Каково же было положение тех, кому было тесно в рамках старой биохимии и кто хотел разрабатывать ее применительно к какой-нибудь специальной проблеме (например, к проблеме развития и деления клетки) или к отдельной ткани, в нашем случае ткани мозга? В 50-х годах в различных биохимических лабораториях страны, даже в Кембридже, работали лишь единичные ученые, интересовавшиеся вопросами мозговой деятельности. Для большинства других мозг был просто удобным источником ткани, подобно печени или мышцам. Действительно, самые ранние биохимические исследования иногда проводились на мозге голубей; однако их цель состояла не в познании специфических особенностей мозга, а в решении общих проблем биохимии, касающихся любой животной ткани.

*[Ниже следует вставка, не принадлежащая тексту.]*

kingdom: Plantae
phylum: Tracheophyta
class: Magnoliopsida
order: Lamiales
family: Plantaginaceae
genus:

Постановка такой универсальной задачи выглядела вполне оправданной ввиду значительного сходства биохимических процессов не только в разных тканях одного организма, но и у самых разных видов (например, АТФ был обнаружен у мух и грибов, у человека и в листьях дуба). Мы всегда пытаемся совместными усилиями выявить и всеобщие, и уникальные признаки изучаемых нами систем.
Тем не менее новое поколение биохимиков мозга, подобно прежним специалистам по биологической и физиологической химии, хотело общаться не только с теми, кто работал на печени, почках или тканях растений, но прежде всего с другими учеными, имевшими дело с мозгом. Кроме того, нужны были контакты с представителями ряда давно сформировавшихся дисциплин, тоже занимавшихся мозгом, нейрофизиологами, нейроанатомами, возможно даже с психологами. Но здесь возникла неожиданная дилемма. Как ни странно, оказалось, что не только биохимики в большинстве своем не склонны были признать особое положение мозга среди других тканей, но даже
представители отдельных областей нейробиологии не особенно отстаивали его. Биохимики со своими методами измельчения и гомогенизации тканей и экстракции из них очищенных веществ обычно разрушали все специализированное и уникальное в мозгу, уничтожали сложную упорядоченную сеть нервных клеток с их затейливой формой и необычными электрическими свойствами. Однажды, когда я делал срезы мозга и готовился провести анализ, измельчая ткань в гомогенизаторе этом лабораторном варианте кухонного миксера, в лабораторию пришел мой знакомый, занимавшийся разработкой математических моделей взаимодействия между нервными клетками. Понаблюдав с минуту или две за моей работой, он грустно покачал головой и, вздохнув, промолвил: "Вот и разрушена вся организация".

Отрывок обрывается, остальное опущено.